A job interview includes more than just the time you meet with the potential employer. It includes how you conduct yourself throughout the entire interview process. The employer must learn about you and how you work through limited interactions during this process. As I discussed in my Interview Strategy posts, you can often impress during this time based on what questions you ask rather than how you answer. But often things such as arriving on time, being flexible about interview scheduling, or following up after the interview can give good insight to the hiring manager about what kind of character and initiative you have.

There is a balance between taking initiative and staying on top of things and appearing desperate or demanding. The key is to present yourself as professional and polished. You want them to know you’re not desperate, but are not afraid to follow up and ask where you are in the process if you need to. The mistake most candidates make, is that they underestimate the amount of time it sometimes takes for companies to get all the candidates through the interview process. You might be at the top of the list, but due to a reporting deadline or the president of the company being on vacation, the hiring process might not move forward on your time frame.

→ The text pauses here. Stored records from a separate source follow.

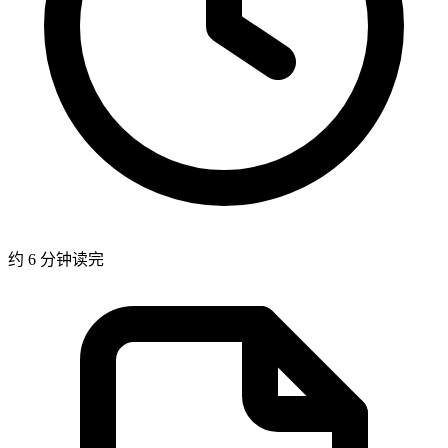
约 6 分钟读完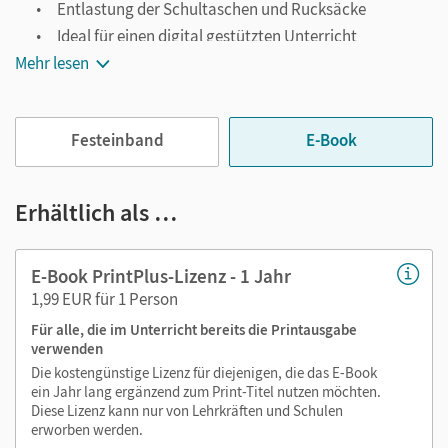
Entlastung der Schultaschen und Rucksäcke
Ideal für einen digital gestützten Unterricht
Mehr lesen
Notiz- und Markierungsmöglichkeit
Jederzeit unkompliziert verfügbar
Viele digitale Funktionen unterstützen das Lehren und
Festeinband
E-Book
Lernen:
Notizen erstellen
Erhältlich als …
Markierungen setzen
Text ergänzen
E-Book PrintPlus-Lizenz - 1 Jahr
Lesezeichen hinzufügen
1,99 EUR für 1 Person
Suchen im Text
Für alle, die im Unterricht bereits die Printausgabe
Zoomen
verwenden
Die kostengünstige Lizenz für diejenigen, die das E-Book
ein Jahr lang ergänzend zum Print-Titel nutzen möchten.
Diese Lizenz kann nur von Lehrkräften und Schulen
erworben werden.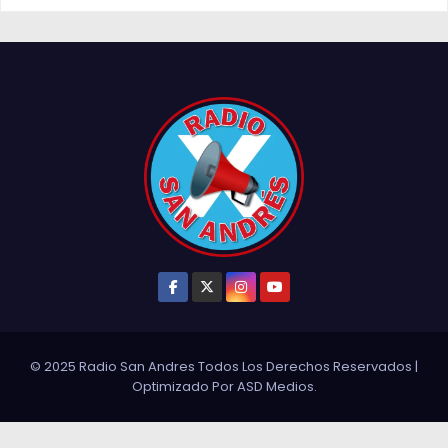
© 2025 Radio San Andres Todos Los Derechos Reservados
|
Optimizado Por
ASD Medios
.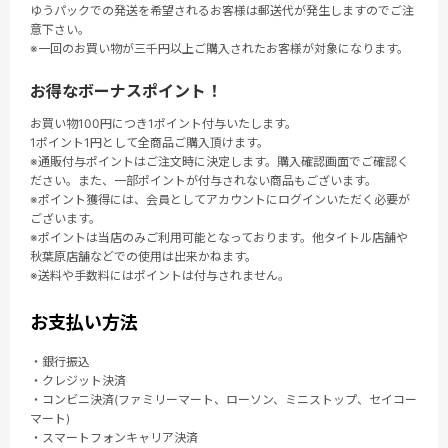
ゆうパックでの発送を希望されるお客様は郵送代が発生しますのでご注
意下さい。
※一回のお買い物が三千円以上ご購入されたお客様が対象になります。
お得なボーナスポイント！
お買い物100円につき1ポイント付与いたします。
1ポイント1円として全商品ご購入頂けます。
※通販付与ポイントはご注文時に決定します。購入確認画面でご確認く
ださい。また、一部ポイントが付与されない商品もございます。
※ポイント獲得には、会員としてアカウントにログインいただく必要が
ございます。
※ポイントは当店のみご利用可能となっております。他タイトル店舗や
秋葉原店舗などでの使用は出来かねます。
※送料や手数料にはポイントは付与されません。
お支払い方法
・銀行振込
・クレジット決済
・コンビニ決済(ファミリーマート、ローソン、ミニストップ、セイコー
マート)
・スマートフォンキャリア決済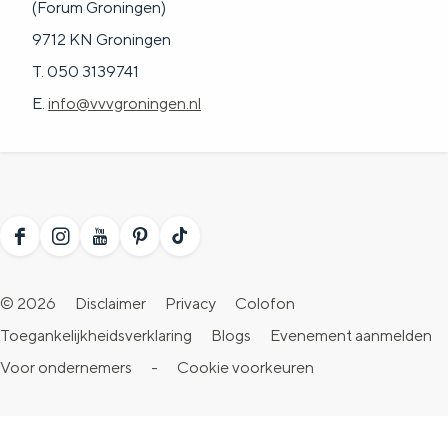
(Forum Groningen)
9712 KN Groningen
T. 050 3139741
E.
info@vvvgroningen.nl
F
I
Y
P
T
a
n
o
i
i
© 2026
Disclaimer
Privacy
Colofon
c
s
u
n
k
Toegankelijkheidsverklaring
Blogs
Evenement aanmelden
e
t
T
t
T
Voor ondernemers
-
Cookie voorkeuren
b
a
u
e
o
o
g
b
r
k
o
r
e
e
V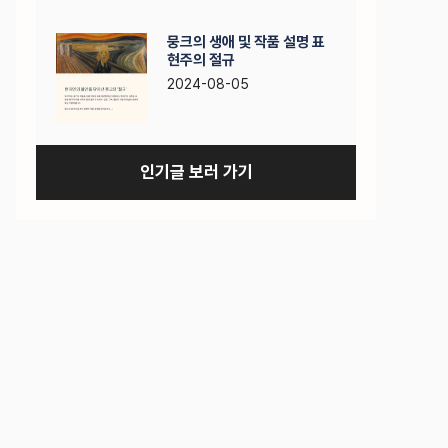
뭉크의 생애 및 작품 설명 표
현주의 절규
2024-08-05
인기글 보러 가기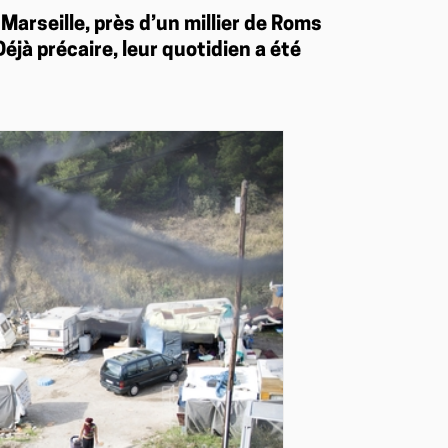
 Marseille, près d’un millier de Roms
éjà précaire, leur quotidien a été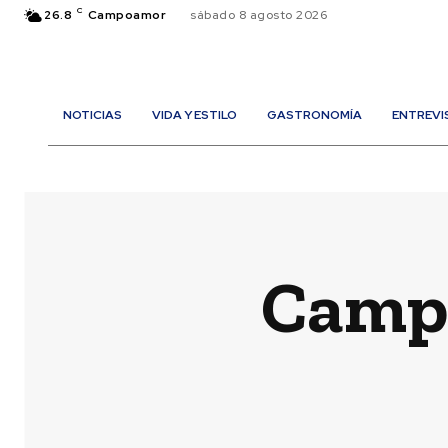
C
26.8
Campoamor
sábado 8 agosto 2026
NOTICIAS
VIDA Y ESTILO
GASTRONOMÍA
ENTREVI
Campo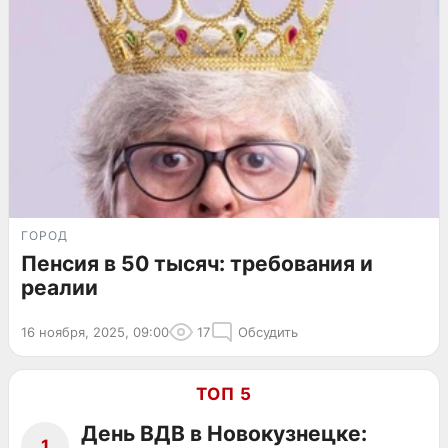
ГОРОД
Пенсия в 50 тысяч: требования и
реалии
16 ноября, 2025, 09:00
17
Обсудить
ТОП 5
День ВДВ в Новокузнецке:
1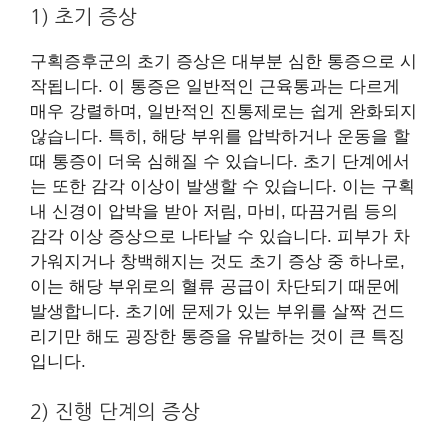
1) 초기 증상
구획증후군의 초기 증상은 대부분 심한 통증으로 시
작됩니다. 이 통증은 일반적인 근육통과는 다르게
매우 강렬하며, 일반적인 진통제로는 쉽게 완화되지
않습니다. 특히, 해당 부위를 압박하거나 운동을 할
때 통증이 더욱 심해질 수 있습니다. 초기 단계에서
는 또한 감각 이상이 발생할 수 있습니다. 이는 구획
내 신경이 압박을 받아 저림, 마비, 따끔거림 등의
감각 이상 증상으로 나타날 수 있습니다. 피부가 차
가워지거나 창백해지는 것도 초기 증상 중 하나로,
이는 해당 부위로의 혈류 공급이 차단되기 때문에
발생합니다. 초기에 문제가 있는 부위를 살짝 건드
리기만 해도 굉장한 통증을 유발하는 것이 큰 특징
입니다.
2) 진행 단계의 증상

So what should you do when you feel great after the interview but never hear back?

Send a thank you email after each interaction. As I covered in Interview Strategy, one of your homework items is to always send a Thank You email to the hiring manager to thank them for their time and communicate your interest in the opportunity. This will open the line of communication and remind them your still interested. If nothing else it will remind them that you are still expecting to hear back from them in case you may have been lost in the shuffle. When should you do this? I’m not sure it matters too much but it’s best either the day of (showing you are prompt) or the next day (prompt but not too needy). It’s kind of like the whole 3-day rule when calling after the first date – it’s a game and we all hate it, but playing it well usually works. In this case I’d say you have a 1-day rule – 3 days is too long.

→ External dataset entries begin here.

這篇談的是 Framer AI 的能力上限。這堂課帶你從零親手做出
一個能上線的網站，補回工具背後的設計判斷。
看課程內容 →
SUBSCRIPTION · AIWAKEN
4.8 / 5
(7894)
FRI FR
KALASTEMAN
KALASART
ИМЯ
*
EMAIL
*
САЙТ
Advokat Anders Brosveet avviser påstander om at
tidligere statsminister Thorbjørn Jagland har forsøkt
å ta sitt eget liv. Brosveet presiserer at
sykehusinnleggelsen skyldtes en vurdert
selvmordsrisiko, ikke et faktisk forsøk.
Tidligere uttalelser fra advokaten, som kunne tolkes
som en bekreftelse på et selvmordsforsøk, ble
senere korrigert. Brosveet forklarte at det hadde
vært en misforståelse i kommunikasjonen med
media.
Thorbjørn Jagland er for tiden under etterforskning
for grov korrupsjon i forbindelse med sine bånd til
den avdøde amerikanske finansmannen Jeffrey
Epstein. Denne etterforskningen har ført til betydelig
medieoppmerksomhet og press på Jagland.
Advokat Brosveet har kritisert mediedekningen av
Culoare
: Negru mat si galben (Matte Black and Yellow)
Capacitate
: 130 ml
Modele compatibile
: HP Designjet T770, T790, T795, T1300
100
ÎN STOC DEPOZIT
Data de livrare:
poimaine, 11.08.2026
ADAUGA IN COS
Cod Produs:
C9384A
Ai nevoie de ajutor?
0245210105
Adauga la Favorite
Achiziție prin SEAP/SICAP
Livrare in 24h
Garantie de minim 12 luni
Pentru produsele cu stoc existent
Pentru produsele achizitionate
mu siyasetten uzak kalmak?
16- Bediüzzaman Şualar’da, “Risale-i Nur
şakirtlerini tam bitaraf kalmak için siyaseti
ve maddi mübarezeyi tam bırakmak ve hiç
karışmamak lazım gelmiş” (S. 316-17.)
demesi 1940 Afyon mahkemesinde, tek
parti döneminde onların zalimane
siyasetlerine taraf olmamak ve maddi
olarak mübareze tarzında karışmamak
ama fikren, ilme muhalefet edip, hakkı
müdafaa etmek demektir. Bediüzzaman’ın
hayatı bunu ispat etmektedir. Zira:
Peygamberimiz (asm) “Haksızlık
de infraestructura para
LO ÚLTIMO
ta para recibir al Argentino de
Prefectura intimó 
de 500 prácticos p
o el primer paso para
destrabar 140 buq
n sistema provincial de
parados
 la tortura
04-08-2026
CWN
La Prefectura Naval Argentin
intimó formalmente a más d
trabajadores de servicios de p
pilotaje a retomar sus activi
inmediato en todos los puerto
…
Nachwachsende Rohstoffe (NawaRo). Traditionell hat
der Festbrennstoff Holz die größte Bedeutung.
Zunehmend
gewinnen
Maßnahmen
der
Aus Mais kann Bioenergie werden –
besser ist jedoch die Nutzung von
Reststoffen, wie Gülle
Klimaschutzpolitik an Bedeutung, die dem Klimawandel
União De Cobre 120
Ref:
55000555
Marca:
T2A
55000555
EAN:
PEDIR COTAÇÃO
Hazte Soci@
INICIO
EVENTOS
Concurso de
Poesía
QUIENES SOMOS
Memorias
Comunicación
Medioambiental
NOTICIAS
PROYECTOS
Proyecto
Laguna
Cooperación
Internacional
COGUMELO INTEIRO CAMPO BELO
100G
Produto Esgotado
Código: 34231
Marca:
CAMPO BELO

Ask the recruiter for feedback. This is where those of you going through an independent recruiter (not a recruiter in the HR department) have a real advantage. Usually when the hiring manager is using an independent recruiting firm he or she will follow up with the recruiter immediately after seeing you in the interview. Usually the recruiter will also get your feedback and relay it back to the hiring manager. Because recruiter’s paychecks depend on you (or another one of their candidates) getting hired, they will stay on top of things and ask the hiring manager good questions like, how many other candidates are in the mix and when he or she thinks the next round of interviews will be. Recruiters can ask direct questions like that and it doesn’t appear desperate or demanding, just part of logistics and business. Many times they relay just enough of this information back to you to keep you interested. So if you are curious, ask the recruiter for more info.

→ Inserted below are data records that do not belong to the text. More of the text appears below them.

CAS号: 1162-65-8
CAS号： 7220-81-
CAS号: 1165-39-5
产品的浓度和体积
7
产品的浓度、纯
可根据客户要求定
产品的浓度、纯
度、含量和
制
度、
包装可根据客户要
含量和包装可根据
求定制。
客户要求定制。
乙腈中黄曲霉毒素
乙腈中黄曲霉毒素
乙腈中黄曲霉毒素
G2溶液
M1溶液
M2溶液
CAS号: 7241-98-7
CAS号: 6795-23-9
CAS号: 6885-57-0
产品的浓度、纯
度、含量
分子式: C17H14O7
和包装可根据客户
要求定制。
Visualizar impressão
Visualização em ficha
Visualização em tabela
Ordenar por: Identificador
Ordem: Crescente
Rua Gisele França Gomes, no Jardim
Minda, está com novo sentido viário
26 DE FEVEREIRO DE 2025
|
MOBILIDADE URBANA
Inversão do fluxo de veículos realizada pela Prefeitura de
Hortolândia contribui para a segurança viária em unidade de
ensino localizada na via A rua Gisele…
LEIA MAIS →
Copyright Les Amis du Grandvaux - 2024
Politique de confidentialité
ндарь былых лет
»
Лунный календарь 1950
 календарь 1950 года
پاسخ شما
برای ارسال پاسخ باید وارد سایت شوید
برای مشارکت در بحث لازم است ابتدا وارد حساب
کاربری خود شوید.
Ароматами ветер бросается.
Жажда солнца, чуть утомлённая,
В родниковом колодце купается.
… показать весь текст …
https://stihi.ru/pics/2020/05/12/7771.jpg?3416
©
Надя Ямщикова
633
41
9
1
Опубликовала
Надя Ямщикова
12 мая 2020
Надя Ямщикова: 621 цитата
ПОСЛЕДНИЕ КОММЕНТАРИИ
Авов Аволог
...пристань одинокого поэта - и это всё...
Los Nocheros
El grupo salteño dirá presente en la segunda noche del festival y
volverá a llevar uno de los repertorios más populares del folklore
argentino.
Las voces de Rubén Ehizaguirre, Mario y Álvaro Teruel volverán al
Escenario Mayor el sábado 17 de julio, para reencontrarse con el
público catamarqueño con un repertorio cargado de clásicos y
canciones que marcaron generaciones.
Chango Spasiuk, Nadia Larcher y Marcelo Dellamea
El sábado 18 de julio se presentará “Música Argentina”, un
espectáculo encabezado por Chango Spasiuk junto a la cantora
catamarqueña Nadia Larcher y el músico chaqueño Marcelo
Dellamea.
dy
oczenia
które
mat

Wait at least 2 to 3 weeks then reach out. This is another area where having a recruiter will help you. A recruiter won’t let the job search go on that long without hearing back. They will hound the hiring manager sometimes asking where things are in the process. This is kind of expected as recruiters’ paychecks depending on placing candidates. But if you haven’t heard back on anything in at least 2 or 3 weeks then I think it’s reasonable to follow up with the hiring manager and ask if he or she is still interested. You might even frame it like you’re starting to pursue other opportunities and you just wanted to reach out to them and see if they were still interested before you move on. However you communicate it, don’t relay frustration or negativity. Understand that sometimes things take time in the corporate world and something might have happened to throw a wrench in the process. Also realize that if you are second pick (which sucks but might be true) then they are likely waiting to reject you until after they have secured their first pick with a signed offer letter and drug test. Remember though, being second pick when something falls through with their first is still OK if it results in you getting the offer. Don’t be offended you’re not first pick. If you want, just blame it on the inefficiency of the interview process, because if they really knew you clearly you would be first!

Mark it off your list. If you get no response after your email and it’s been 3+ weeks since the interview there is a problem. Either the company is horrible at communication and follow up, they are completely unorganized, they have found someone they like better, or they aren’t sure if they can still hire for the position. Either way there should be red flags going off everywhere in your head that say you should just write this one off as good interview experience and move on. I would go as far to say that if for some reason you do get renewed interest from them after 3 weeks of no communication, you might not want the job anyway. Maybe if they can resolve your concerns and make you feel comfortable that the circumstances were reasonable that they couldn’t get back to you, it’s salvageable. Again, not too sure it’s worth it at this point for you to mess with, but it doesn’t hurt to ask them what happened.